%%

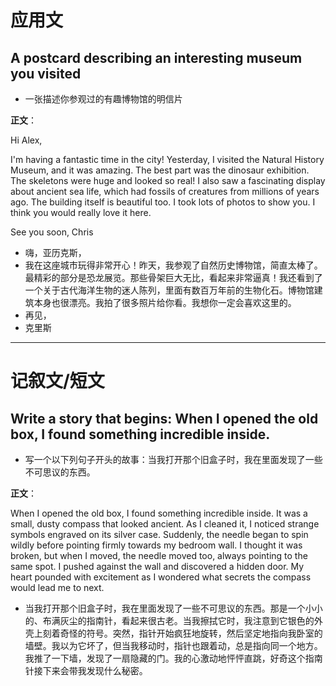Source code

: # 应用文

## A postcard describing an interesting museum you visited
- 一张描述你参观过的有趣博物馆的明信片

**正文**：

Hi Alex,

I'm having a fantastic time in the city! Yesterday, I visited the Natural History Museum, and it was amazing. The best part was the dinosaur exhibition. The skeletons were huge and looked so real! I also saw a fascinating display about ancient sea life, which had fossils of creatures from millions of years ago. The building itself is beautiful too. I took lots of photos to show you. I think you would really love it here.

See you soon,
Chris

- 嗨，亚历克斯，
- 我在这座城市玩得非常开心！昨天，我参观了自然历史博物馆，简直太棒了。最精彩的部分是恐龙展览。那些骨架巨大无比，看起来非常逼真！我还看到了一个关于古代海洋生物的迷人陈列，里面有数百万年前的生物化石。博物馆建筑本身也很漂亮。我拍了很多照片给你看。我想你一定会喜欢这里的。
- 再见，
- 克里斯

---

# 记叙文/短文

## Write a story that begins: When I opened the old box, I found something incredible inside.
- 写一个以下列句子开头的故事：当我打开那个旧盒子时，我在里面发现了一些不可思议的东西。

**正文**：

When I opened the old box, I found something incredible inside. It was a small, dusty compass that looked ancient. As I cleaned it, I noticed strange symbols engraved on its silver case. Suddenly, the needle began to spin wildly before pointing firmly towards my bedroom wall. I thought it was broken, but when I moved, the needle moved too, always pointing to the same spot. I pushed against the wall and discovered a hidden door. My heart pounded with excitement as I wondered what secrets the compass would lead me to next.

- 当我打开那个旧盒子时，我在里面发现了一些不可思议的东西。那是一个小小的、布满灰尘的指南针，看起来很古老。当我擦拭它时，我注意到它银色的外壳上刻着奇怪的符号。突然，指针开始疯狂地旋转，然后坚定地指向我卧室的墙壁。我以为它坏了，但当我移动时，指针也跟着动，总是指向同一个地方。我推了一下墙，发现了一扇隐藏的门。我的心激动地怦怦直跳，好奇这个指南针接下来会带我发现什么秘密。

%%

• [Your task] Tally the lines in the records above that hold the word "当我打开那个旧盒子时", and give only that number.

• [Response area] 2